I did have an idea in a museum once. A picture came in my head of a painting that was not on any of the walls. I imagined a girl floating in water, but her face was small and her hair stretched out to the four corners of the painting so all you saw was her beautiful hair. It didn’t necessarily make sense, but I wanted to see that painting. I needed someone professional to paint it. So the idea slept in my head.
The other night my Uncle Clay asked me to paint with him, and I had made it a goal to paint a picture even though I hate goals. (Goals are great, it’s just for me goals mean ‘oh that thing I always forget to do.’) So since I had yet to commission a famous dead artist to paint this idea in my head, I decided I’d do it. I just started. It wasn’t even about getting the hair or water to look right, but it was about seeing it completely in my head until it was completely outside of my head.
I mean sure some people probably think Jackson’s weird –painting a dead lady floating in the water–(she’s not dead), and then they never think about the painting again. And I named her “Melisandre” because the red-head psycho lady on Game of Thrones who reads the future in flame bowls has weird boobs, and we joke about her boobs a lot. That’s all. It’s not a painting expressing a sexual fantasy or some inner darkness I’d like to share. It’s a vision I had and now it’s real. That’s all.
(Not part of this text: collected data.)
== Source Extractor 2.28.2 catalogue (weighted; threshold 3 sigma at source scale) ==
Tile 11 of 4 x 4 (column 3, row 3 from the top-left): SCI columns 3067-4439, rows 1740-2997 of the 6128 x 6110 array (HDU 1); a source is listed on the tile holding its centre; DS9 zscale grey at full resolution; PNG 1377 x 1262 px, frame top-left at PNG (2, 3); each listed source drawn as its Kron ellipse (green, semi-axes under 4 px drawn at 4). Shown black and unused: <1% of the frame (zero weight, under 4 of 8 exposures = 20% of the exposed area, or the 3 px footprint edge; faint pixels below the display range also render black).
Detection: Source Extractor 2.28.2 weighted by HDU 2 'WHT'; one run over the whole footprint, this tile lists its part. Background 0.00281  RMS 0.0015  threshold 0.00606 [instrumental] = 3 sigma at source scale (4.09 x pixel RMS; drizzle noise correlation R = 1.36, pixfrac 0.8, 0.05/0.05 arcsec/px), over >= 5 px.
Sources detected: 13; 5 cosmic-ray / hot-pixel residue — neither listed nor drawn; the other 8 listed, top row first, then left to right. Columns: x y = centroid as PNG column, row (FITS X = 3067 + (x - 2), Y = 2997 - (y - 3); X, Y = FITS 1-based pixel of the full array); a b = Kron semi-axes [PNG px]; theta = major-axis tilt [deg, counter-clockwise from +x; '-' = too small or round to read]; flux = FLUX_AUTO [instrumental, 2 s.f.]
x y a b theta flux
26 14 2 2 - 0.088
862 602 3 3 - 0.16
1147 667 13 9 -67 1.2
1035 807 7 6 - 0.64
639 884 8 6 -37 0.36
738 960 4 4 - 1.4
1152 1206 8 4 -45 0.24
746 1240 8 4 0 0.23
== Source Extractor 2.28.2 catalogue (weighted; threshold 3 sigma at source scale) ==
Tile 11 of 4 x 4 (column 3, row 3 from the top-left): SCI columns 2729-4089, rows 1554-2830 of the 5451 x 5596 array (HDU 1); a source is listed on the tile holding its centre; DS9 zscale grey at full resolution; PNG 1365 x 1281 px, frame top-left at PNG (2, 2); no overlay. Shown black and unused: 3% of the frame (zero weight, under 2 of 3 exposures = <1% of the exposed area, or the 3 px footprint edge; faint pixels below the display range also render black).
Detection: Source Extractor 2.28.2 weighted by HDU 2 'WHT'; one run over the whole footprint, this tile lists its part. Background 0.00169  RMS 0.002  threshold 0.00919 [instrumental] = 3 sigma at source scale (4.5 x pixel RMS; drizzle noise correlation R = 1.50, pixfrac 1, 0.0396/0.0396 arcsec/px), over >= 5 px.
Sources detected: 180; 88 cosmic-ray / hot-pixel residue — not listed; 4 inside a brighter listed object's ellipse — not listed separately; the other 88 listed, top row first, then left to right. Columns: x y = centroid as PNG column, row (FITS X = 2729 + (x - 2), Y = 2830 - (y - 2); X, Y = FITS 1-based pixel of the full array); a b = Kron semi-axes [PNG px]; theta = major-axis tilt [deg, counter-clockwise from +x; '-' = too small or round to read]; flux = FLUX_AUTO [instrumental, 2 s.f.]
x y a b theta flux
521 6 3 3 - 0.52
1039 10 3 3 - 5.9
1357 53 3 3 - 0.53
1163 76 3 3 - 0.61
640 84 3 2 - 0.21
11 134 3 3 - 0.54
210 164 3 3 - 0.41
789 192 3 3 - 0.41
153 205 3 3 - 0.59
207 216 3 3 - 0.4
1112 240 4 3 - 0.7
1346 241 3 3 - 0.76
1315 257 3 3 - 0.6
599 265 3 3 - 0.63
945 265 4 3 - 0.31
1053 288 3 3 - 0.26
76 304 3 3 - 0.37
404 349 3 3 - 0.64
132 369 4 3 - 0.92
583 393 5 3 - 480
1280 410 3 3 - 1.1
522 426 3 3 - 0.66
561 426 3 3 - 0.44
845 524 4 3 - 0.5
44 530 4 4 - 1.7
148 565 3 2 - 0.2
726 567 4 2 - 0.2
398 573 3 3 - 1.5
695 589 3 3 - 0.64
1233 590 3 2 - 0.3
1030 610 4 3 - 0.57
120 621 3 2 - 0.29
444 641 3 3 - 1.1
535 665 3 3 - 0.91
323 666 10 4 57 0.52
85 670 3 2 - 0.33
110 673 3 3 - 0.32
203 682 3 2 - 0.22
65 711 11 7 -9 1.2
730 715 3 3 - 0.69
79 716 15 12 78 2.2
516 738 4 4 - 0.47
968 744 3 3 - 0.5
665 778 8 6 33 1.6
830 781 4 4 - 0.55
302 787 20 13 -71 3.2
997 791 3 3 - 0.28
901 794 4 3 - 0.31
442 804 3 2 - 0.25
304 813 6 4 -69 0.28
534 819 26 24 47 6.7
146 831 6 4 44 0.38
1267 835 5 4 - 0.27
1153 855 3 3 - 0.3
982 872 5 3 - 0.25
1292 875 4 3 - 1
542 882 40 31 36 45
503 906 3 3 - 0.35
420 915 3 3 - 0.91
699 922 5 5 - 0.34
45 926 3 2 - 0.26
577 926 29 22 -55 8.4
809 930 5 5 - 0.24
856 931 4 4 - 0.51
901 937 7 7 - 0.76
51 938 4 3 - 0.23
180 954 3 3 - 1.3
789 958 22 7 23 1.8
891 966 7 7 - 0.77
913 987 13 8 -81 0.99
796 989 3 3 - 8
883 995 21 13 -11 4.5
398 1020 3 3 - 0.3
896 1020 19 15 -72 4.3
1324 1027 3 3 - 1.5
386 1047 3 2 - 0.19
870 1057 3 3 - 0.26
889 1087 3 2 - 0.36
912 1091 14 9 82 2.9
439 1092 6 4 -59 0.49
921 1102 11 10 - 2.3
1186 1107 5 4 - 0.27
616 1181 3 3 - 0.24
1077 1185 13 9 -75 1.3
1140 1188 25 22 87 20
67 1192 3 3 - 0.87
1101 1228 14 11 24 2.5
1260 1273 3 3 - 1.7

But now Melisandre is with us because I didn’t wait on someone else to paint it, and even though I don’t call myself a painter, my Uncle, who is a painter, gave me a blank canvas. So my point is we should give each other blank canvases in all parts of our life, and not be stingy in dealing out the right for someone to create. Seeds are buried underground first. So why don’t we water more what we don’t see instead of the things that are obvious?